Determine the number of lines in the data below that contain the string "Staffing", and respond with that number alone.

-- SUPPLIED ENTRIES follows --

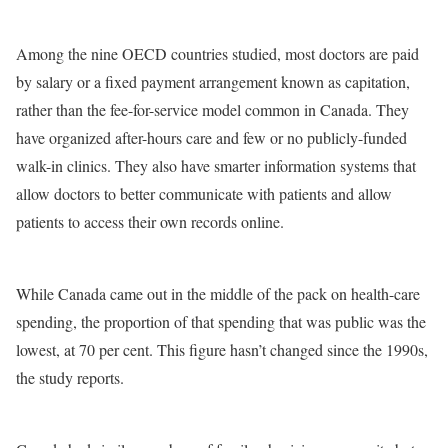
Among the nine OECD countries studied, most doctors are paid
by salary or a fixed payment arrangement known as capitation,
rather than the fee-for-service model common in Canada. They
have organized after-hours care and few or no publicly-funded
walk-in clinics. They also have smarter information systems that
allow doctors to better communicate with patients and allow
patients to access their own records online.
While Canada came out in the middle of the pack on health-care
spending, the proportion of that spending that was public was the
lowest, at 70 per cent. This figure hasn’t changed since the 1990s,
the study reports.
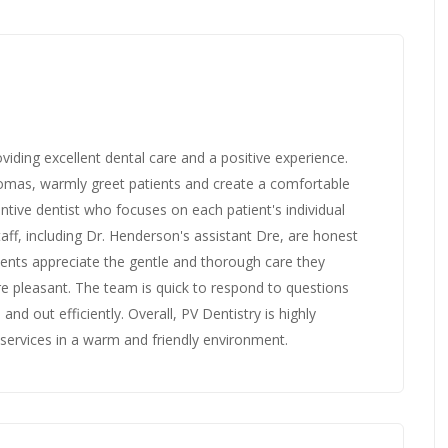
oviding excellent dental care and a positive experience.
Thomas, warmly greet patients and create a comfortable
tive dentist who focuses on each patient's individual
ff, including Dr. Henderson's assistant Dre, are honest
ents appreciate the gentle and thorough care they
re pleasant. The team is quick to respond to questions
nd out efficiently. Overall, PV Dentistry is highly
services in a warm and friendly environment.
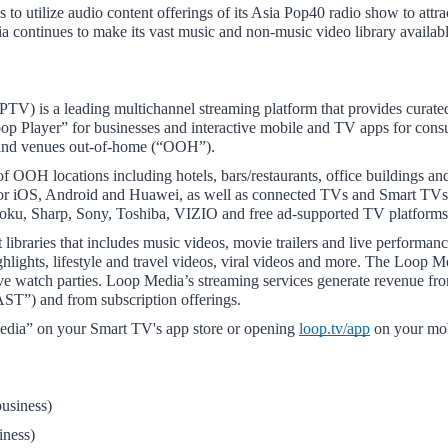
o utilize audio content offerings of its Asia Pop40 radio show to attrac
ontinues to make its vast music and non-music video library available 
) is a leading multichannel streaming platform that provides curated
op Player” for businesses and interactive mobile and TV apps for cons
s and venues out-of-home (“OOH”).
 OOH locations including hotels, bars/restaurants, office buildings and 
 for iOS, Android and Huawei, as well as connected TVs and Smart TVs
ku, Sharp, Sony, Toshiba, VIZIO and free ad-supported TV platfor
 libraries that includes music videos, movie trailers and live performan
hlights, lifestyle and travel videos, viral videos and more. The Loop M
ive watch parties. Loop Media’s streaming services generate revenue fro
AST”) and from subscription offerings.
ia” on your Smart TV's app store or opening 
loop.tv/app
 on your mo
usiness) 
iness) 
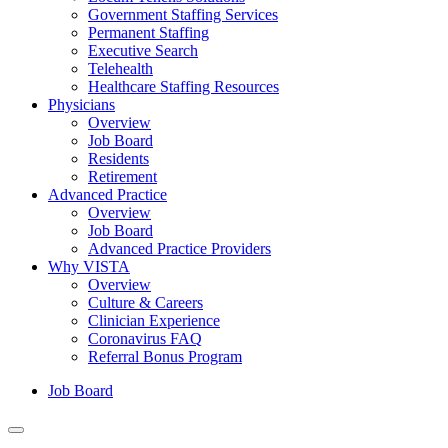
Government Staffing Services
Permanent Staffing
Executive Search
Telehealth
Healthcare Staffing Resources
Physicians
Overview
Job Board
Residents
Retirement
Advanced Practice
Overview
Job Board
Advanced Practice Providers
Why VISTA
Overview
Culture & Careers
Clinician Experience
Coronavirus FAQ
Referral Bonus Program
Job Board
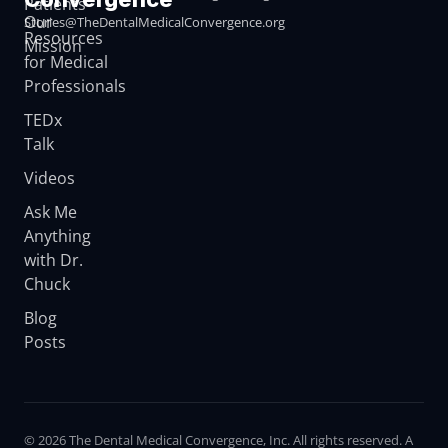
Patients
Our
Stories@TheDentalMedicalConvergence.org
Resources
Mission
for Medical
Professionals
TEDx
Talk
Videos
Ask Me
Anything
with Dr.
Chuck
Blog
Posts
© 2026 The Dental Medical Convergence, Inc. All rights reserved. A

-- SUPPLIED ENTRIES concluded --

■ **TASK ANSWER**
3